Blog Path: Should It Go In the Root of Your Company Website
It’s always a good idea to look ahead when you’re designing your new website but if it were possible to predict the future you wouldn’t need that blog and worry about WordPress SEO. You could just head for the nearest casino or buy a lottery ticket. So, while it’s good that you’re trying to make an informed decision, don’t get hung up on the decision-making process. Here are some things to consider with regard to your blog, your website, and which one you place on your root domain.
First, it’s important to remember that your blog will naturally attract more links and traffic than your website – assuming of course that you’re following all the blogging “rules” such as blogging frequently and consistently, providing unique, top-notch content, and optimizing your blog for the search engines. Those incoming links give your blog authority with the search engines and that authority carries over to your root domain.
You’re also probably engaged in your own linkbuilding activity, using article marketing, blog commenting and 2.0 properties to create more valuable backlinks. If you’re smart, you’re linking to your homepage or root with some of those links and deep linking to blog posts with the others.

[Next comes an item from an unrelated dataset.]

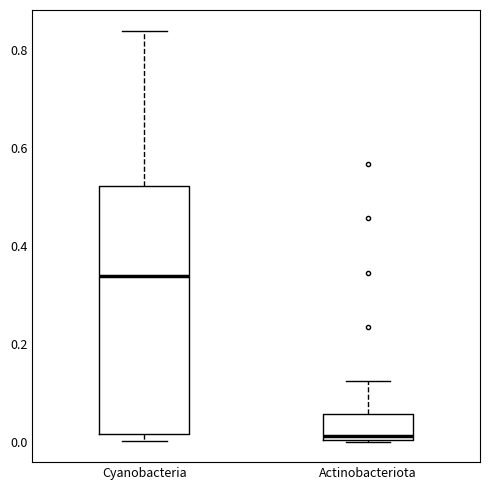

Reading left to right, transcribe this box plot: for each box, give where its median line is, the range the box spans, and where its two whiskers end, as read against the y-axis. The values are not printed on the chart, so give them approximately, as read against the axis.

Cyanobacteria: median 0.34, box 0.02 to 0.52, whiskers 0.00 to 0.84
Actinobacteriota: median 0.02, box 0.00 to 0.06, whiskers 0.00 to 0.12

Again, the deeper links give you whole blog more authority and by linking to your root domain you increase its authority, as well as the authority of your whole site.
This link authority will carry over to your website, too, so long as both are on the same domain and you use clear navigation techniques and linking to send visitors and search engine crawlers to the website from your blog.
In general, it’s more important that you make sure you have your blog and your website on the same domain so that either way you have it set up your website will benefit from the blog’s authority with the search engines. For example, you don’t want to have your website on
Website.com and your blog at
Blog.com. You want them to be at
Now, I think some of the confusion lies in the understanding the difference between the terms Root Domain, Home Page, and Landing Page.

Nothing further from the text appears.